If we are serious about developing a regional policy, we have to help the most peripheral regions to develop industries and jobs in the sectors in which they have a comparative advantage. The irony is that places such as Cornwall have EU grants to help develop businesses in the areas where we have strengths, which include food processing, farming, and green energy. The regional growth fund has a similar purpose. We are undermining those efforts by having a regressive tax through high fuel duties. The impact is to compound the single most important disadvantage that the regions have, which is their distance from the market. As I say, that is particularly noticeable in Cornwall. Our climate gives us a comparative advantage; we grow potatoes early, and can grow cauliflowers in winter—bulky commodities that cost a lot to transport. Of course, with our marine resources, we have fishing, too.

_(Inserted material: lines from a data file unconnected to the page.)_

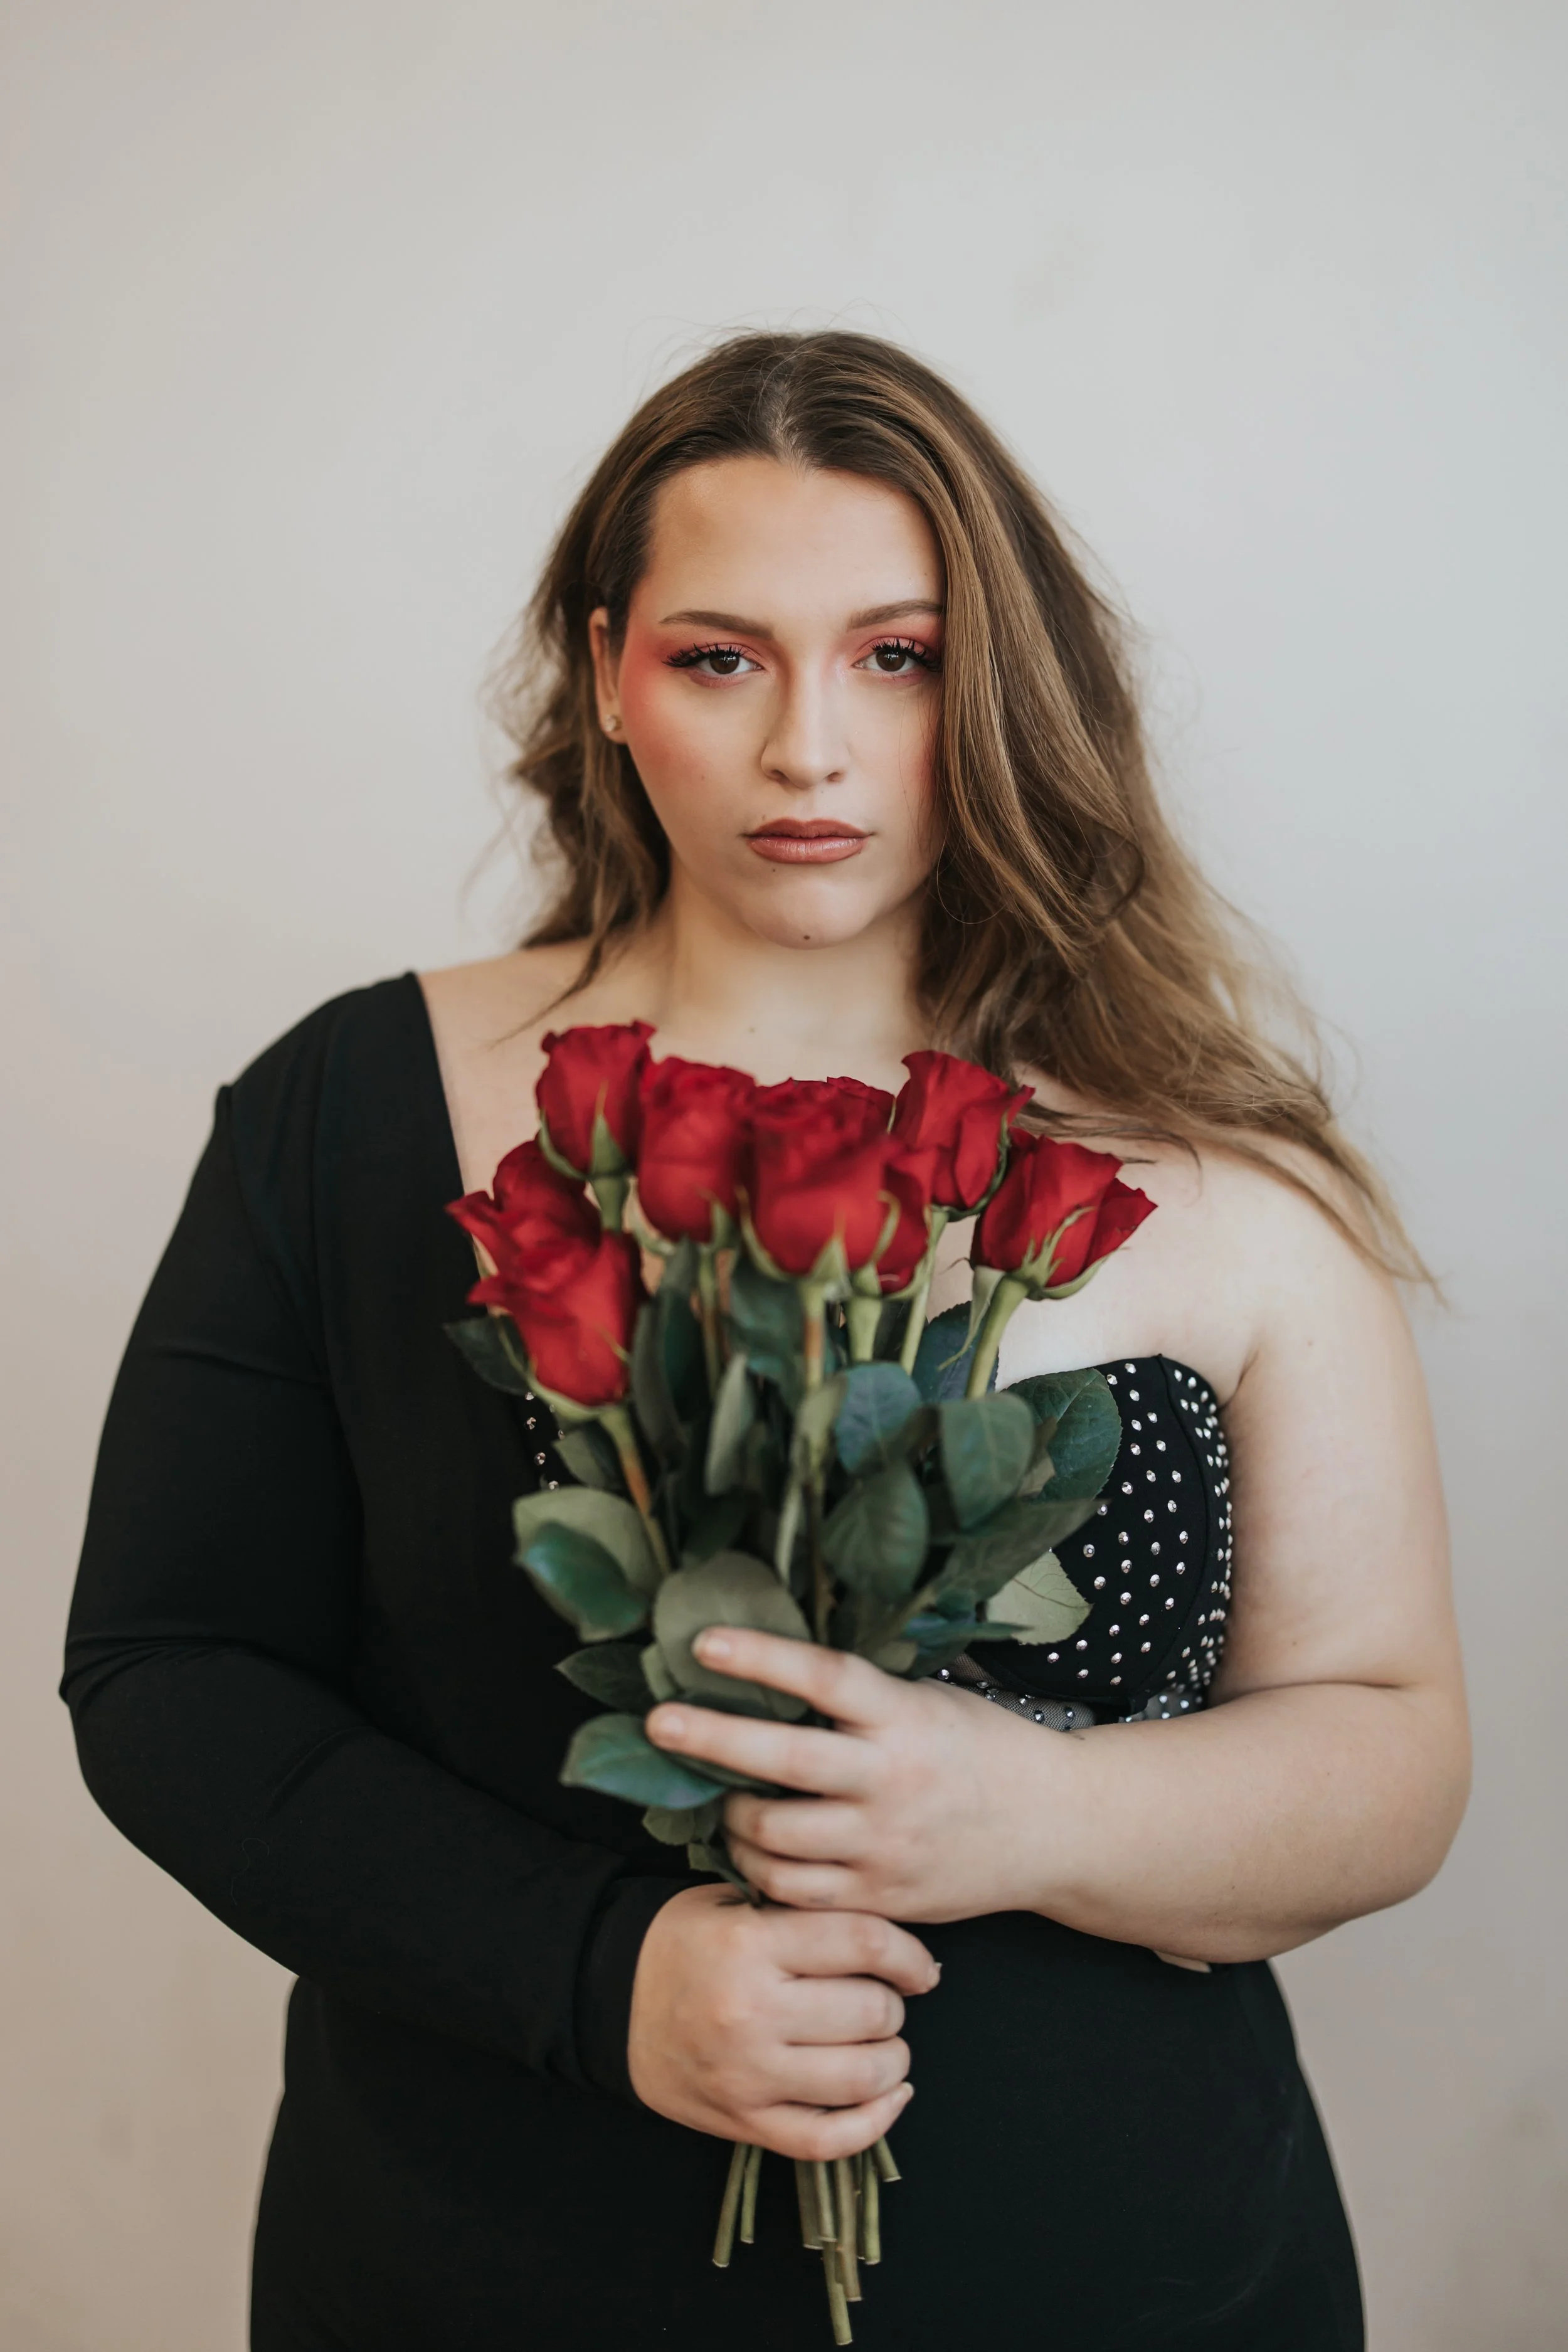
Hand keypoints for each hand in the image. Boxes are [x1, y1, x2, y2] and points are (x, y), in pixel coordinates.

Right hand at [626, 1882, 936, 2156]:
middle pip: (870, 2011)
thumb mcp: (737, 1902)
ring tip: (885, 2043)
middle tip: (886, 1998)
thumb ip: (805, 1914)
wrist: (612, 1996)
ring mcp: (747, 2076)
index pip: (863, 1943)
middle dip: (894, 2005)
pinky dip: (873, 2123)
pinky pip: (827, 2139)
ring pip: (861, 2076)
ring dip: (892, 2060)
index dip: (909, 1954)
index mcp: (751, 1945)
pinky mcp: (743, 2122)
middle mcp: (751, 2012)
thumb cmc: (686, 1942)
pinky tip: (891, 2097)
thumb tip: (893, 1942)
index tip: (921, 1967)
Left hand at [645, 1630, 1067, 1920]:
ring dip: (732, 1816)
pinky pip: (797, 1892)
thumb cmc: (981, 1749)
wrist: (1054, 1828)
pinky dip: (761, 1871)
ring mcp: (885, 1845)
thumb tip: (770, 1670)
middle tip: (659, 1723)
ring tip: (721, 1798)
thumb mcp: (929, 1702)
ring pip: (777, 1836)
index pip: (824, 1678)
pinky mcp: (883, 1898)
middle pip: (784, 1761)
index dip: (760, 1658)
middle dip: (713, 1739)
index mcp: (905, 1717)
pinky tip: (753, 1850)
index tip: (703, 1643)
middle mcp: (892, 1780)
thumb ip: (861, 1698)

I want to finish with a suggestion on how we might go forward. Alongside the rural rebate, which is due to be piloted, we should consider, perhaps as a strand of regional policy, some kind of rebate for businesses in peripheral regions such as Cornwall. It should not be beyond the wit of man to devise such a scheme. To be eligible, a business would have to be located in a county such as Cornwall. The rebate would be available only on fuel supplies delivered to an address in the area. As for how we would give the rebate, we have heard that most businesses that run a transport fleet would be VAT-registered, so it would be possible to have some kind of fuel duty rebate that runs alongside the VAT return. I know that none of these things is easy; it would take some work to develop the detail of such a policy, but it would be an interesting idea to look at. It could be a very powerful regional policy. In the meantime, I commend the motion to the House, because it is important that there be cross-party consensus on how to deal with the issue.